*** THE DATA Section Begins ***
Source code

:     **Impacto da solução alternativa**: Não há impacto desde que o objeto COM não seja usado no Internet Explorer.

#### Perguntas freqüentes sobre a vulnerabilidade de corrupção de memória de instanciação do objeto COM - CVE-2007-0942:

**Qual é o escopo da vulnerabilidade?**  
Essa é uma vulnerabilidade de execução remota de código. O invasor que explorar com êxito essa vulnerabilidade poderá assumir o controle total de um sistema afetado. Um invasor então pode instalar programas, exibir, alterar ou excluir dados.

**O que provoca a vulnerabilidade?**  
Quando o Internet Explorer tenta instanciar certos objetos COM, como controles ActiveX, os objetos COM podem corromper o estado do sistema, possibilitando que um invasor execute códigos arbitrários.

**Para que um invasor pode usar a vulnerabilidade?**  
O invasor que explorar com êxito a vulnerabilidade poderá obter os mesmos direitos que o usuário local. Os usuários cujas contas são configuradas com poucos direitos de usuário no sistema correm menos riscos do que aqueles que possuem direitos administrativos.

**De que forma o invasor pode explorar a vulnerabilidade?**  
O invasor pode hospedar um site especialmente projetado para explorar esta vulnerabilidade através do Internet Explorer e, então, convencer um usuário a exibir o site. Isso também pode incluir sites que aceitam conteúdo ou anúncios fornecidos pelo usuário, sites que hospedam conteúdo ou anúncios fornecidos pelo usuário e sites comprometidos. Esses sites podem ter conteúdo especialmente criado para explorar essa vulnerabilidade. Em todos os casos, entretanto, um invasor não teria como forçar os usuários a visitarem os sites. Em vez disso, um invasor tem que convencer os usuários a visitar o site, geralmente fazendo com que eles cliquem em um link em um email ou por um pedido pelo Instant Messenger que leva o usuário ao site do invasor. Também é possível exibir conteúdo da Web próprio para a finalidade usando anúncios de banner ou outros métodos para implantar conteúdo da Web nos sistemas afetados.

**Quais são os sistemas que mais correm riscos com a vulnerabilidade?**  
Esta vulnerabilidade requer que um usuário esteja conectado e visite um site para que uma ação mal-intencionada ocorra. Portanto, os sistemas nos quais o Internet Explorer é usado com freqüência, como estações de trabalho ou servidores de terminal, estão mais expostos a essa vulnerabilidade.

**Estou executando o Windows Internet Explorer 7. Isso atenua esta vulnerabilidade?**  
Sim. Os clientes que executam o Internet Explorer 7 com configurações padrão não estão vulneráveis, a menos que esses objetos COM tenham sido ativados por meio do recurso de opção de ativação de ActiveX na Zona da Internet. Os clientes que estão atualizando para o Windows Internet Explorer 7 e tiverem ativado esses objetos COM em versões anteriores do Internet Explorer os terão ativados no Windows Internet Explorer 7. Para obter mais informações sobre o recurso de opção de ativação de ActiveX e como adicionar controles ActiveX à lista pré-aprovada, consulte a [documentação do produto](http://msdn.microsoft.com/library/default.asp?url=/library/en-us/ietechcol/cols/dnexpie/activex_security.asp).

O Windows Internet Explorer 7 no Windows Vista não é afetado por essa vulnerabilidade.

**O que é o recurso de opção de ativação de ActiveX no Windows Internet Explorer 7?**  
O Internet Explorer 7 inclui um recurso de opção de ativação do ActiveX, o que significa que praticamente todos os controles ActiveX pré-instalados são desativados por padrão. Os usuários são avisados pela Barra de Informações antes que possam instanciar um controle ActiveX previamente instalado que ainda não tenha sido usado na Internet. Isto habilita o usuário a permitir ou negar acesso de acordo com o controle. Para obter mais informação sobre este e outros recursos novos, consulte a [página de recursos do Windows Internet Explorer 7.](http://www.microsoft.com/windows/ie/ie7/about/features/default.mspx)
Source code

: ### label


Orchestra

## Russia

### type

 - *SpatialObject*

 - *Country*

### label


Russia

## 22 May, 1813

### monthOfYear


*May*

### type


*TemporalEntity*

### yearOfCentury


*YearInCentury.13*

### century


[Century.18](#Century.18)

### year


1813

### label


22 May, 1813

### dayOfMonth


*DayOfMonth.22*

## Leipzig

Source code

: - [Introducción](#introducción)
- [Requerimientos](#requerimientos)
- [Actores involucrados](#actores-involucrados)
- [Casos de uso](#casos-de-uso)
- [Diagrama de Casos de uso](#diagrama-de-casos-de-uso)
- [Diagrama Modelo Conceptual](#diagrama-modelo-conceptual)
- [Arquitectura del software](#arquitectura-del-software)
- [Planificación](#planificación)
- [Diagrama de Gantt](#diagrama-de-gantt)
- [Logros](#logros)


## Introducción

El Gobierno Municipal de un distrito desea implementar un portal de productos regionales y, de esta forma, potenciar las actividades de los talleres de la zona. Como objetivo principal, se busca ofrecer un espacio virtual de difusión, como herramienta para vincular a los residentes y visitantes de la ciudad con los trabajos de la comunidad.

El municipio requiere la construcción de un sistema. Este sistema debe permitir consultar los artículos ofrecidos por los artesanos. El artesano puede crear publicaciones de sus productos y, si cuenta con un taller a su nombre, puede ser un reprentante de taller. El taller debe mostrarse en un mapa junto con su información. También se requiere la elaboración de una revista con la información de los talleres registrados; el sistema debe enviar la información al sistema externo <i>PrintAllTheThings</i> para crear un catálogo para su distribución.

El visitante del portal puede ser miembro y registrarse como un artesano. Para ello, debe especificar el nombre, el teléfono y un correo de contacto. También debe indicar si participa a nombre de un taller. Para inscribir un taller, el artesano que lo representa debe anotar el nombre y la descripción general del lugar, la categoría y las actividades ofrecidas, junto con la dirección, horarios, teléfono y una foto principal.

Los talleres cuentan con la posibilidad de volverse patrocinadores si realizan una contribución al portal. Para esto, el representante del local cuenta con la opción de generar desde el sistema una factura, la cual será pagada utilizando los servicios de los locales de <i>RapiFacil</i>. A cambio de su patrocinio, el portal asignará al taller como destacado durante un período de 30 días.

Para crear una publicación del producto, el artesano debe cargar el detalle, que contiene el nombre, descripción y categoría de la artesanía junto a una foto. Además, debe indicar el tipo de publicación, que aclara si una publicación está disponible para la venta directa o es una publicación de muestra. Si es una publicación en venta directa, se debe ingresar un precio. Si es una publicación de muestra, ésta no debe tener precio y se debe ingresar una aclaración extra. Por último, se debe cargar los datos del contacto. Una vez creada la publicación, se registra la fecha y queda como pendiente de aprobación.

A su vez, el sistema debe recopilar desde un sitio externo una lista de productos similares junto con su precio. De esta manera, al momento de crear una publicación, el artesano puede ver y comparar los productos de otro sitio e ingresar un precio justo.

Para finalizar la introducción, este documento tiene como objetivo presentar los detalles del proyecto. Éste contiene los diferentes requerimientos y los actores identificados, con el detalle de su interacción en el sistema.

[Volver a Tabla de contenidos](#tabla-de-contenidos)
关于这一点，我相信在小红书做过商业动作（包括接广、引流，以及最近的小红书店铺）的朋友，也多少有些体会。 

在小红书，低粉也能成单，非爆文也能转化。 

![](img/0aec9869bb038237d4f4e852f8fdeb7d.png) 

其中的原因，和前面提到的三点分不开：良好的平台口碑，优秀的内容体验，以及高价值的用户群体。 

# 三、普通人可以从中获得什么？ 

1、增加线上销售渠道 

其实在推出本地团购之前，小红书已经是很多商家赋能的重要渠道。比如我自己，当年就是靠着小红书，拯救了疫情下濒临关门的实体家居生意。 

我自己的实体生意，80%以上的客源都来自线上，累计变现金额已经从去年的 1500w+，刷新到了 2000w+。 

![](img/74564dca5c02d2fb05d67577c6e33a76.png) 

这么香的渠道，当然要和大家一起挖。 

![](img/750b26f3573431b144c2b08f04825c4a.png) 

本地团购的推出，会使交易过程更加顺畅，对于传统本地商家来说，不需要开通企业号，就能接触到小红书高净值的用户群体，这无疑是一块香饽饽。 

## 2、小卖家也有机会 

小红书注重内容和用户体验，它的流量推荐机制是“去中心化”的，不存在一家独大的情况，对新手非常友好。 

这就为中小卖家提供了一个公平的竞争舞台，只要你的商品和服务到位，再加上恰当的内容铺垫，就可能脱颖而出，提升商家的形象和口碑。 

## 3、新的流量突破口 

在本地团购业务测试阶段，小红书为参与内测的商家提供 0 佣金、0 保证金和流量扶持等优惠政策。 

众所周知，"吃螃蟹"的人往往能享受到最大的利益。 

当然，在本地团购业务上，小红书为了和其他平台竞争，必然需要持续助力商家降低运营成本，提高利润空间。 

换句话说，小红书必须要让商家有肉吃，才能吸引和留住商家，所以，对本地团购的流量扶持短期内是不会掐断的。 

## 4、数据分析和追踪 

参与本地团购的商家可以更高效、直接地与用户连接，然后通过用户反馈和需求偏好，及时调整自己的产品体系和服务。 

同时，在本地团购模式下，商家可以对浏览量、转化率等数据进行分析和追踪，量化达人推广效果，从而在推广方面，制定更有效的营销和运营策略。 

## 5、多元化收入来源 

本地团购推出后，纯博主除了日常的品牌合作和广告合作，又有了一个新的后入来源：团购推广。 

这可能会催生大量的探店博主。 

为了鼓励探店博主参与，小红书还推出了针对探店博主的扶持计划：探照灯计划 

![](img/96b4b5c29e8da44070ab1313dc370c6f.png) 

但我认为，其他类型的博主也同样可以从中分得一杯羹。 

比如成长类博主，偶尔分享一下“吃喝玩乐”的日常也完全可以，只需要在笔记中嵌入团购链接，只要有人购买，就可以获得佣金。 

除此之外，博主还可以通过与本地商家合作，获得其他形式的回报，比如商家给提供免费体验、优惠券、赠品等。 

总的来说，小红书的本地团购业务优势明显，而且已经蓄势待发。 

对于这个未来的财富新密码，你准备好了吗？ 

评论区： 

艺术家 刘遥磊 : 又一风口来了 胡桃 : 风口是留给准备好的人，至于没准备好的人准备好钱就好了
*** THE DATA Section Ends ***
WHAT YOU HAVE TO DO: Find the line that contains "## 5、多元化收入来源". Write out that line and every line after it through the end of the data, exactly, and nothing else.

PROBLEM SOLUTION:
## 5、多元化收入来源 

本地团购推出后，纯博主除了日常的品牌合作和广告合作，又有了一个新的后入来源：团购推广。 

这可能会催生大量的探店博主。 

为了鼓励探店博主参与，小红书还推出了针对探店博主的扶持计划：探照灯计划 

![](img/96b4b5c29e8da44070ab1313dc370c6f.png) 

但我认为，其他类型的博主也同样可以从中分得一杯羹。 

比如成长类博主，偶尔分享一下“吃喝玩乐”的日常也完全可以，只需要在笔记中嵌入团购链接，只要有人购买，就可以获得佣金。 

除此之外，博主还可以通过与本地商家合作，获得其他形式的回报，比如商家给提供免费体验、优惠券、赠品等。 

总的来说，小红书的本地团购业务优势明显，而且已经蓄势待发。 

对于这个未来的财富新密码，你准备好了吗？ 

评论区： 

艺术家 刘遥磊 : 又一风口来了 胡桃 : 风口是留给准备好的人，至于没准备好的人准备好钱就好了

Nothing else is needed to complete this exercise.